■ How to complete this task ■
Word for word, copy the lines beginning at the one with "35: (274, 130, 2.20)" and ending at the last line below; pictures stay out.

☆ ☆ ☆

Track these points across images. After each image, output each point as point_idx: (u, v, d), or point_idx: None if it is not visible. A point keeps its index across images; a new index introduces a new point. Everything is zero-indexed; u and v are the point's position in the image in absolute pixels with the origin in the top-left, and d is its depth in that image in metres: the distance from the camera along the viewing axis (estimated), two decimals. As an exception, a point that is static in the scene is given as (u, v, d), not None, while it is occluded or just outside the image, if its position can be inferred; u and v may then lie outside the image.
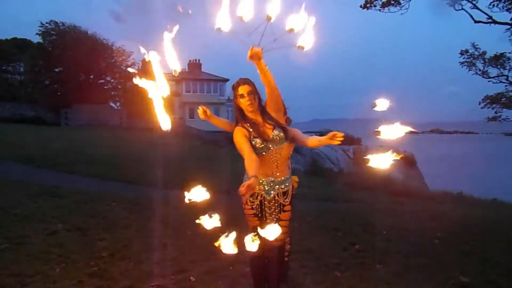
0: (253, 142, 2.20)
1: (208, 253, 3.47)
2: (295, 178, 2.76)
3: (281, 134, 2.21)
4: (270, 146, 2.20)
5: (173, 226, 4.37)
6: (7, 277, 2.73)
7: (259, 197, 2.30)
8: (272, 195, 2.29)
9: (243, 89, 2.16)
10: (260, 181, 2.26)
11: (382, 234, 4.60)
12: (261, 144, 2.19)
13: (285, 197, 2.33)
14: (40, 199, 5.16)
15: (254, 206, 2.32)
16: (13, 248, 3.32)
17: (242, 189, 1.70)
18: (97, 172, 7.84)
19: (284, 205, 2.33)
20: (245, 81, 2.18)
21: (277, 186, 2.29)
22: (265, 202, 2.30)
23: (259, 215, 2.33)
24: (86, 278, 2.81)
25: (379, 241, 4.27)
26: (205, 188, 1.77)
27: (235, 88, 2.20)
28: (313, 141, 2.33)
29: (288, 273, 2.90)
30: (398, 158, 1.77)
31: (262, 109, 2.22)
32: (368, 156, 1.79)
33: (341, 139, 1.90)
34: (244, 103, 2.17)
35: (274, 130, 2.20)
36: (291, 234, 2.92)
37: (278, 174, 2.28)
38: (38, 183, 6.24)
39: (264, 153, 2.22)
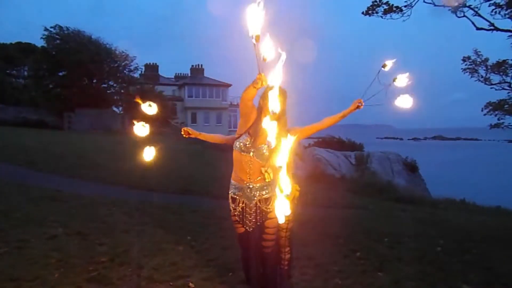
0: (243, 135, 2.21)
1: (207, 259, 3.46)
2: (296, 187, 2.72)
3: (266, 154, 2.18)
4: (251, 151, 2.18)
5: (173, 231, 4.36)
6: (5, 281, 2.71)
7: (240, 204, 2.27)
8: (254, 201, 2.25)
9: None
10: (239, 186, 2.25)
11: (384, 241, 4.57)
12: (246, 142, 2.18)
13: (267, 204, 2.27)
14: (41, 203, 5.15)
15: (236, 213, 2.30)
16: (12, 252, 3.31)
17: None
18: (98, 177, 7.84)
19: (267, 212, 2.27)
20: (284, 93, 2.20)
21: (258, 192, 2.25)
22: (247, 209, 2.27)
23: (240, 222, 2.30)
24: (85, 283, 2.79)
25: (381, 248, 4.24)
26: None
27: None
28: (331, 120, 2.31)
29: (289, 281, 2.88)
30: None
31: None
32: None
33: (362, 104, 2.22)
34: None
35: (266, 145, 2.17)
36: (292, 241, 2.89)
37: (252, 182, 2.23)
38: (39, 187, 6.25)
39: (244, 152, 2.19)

☆ ☆ ☆

■ Exercise result ■
35: (274, 130, 2.20)
36: (291, 234, 2.92)
37: (278, 174, 2.28)
38: (38, 183, 6.24)
39: (264, 153, 2.22)
0: (243, 135, 2.21)
1: (207, 259, 3.46)
2: (296, 187, 2.72)
3: (266, 154, 2.18)
4: (251, 151, 2.18)
5: (173, 231, 4.36)
6: (5, 281, 2.71)
7: (240, 204, 2.27)
8: (254, 201, 2.25)
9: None
10: (239, 186, 2.25)
11: (384, 241, 4.57)
12: (246, 142, 2.18)
13: (267, 204, 2.27)
14: (41, 203, 5.15)
15: (236, 213, 2.30)
16: (12, 252, 3.31)
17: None
18: (98, 177, 7.84)
19: (267, 212, 2.27)
20: (284, 93, 2.20)
21: (258, 192, 2.25)
22: (247, 209, 2.27)
23: (240, 222, 2.30)
24: (85, 283, 2.79)
25: (381, 248, 4.24)
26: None
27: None
28: (331, 120, 2.31)
29: (289, 281, 2.88)
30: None
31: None
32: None
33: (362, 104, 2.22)
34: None
35: (266, 145, 2.17)
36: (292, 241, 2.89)
37: (252, 182, 2.23)
38: (39, 187, 6.25)
39: (244, 152, 2.19)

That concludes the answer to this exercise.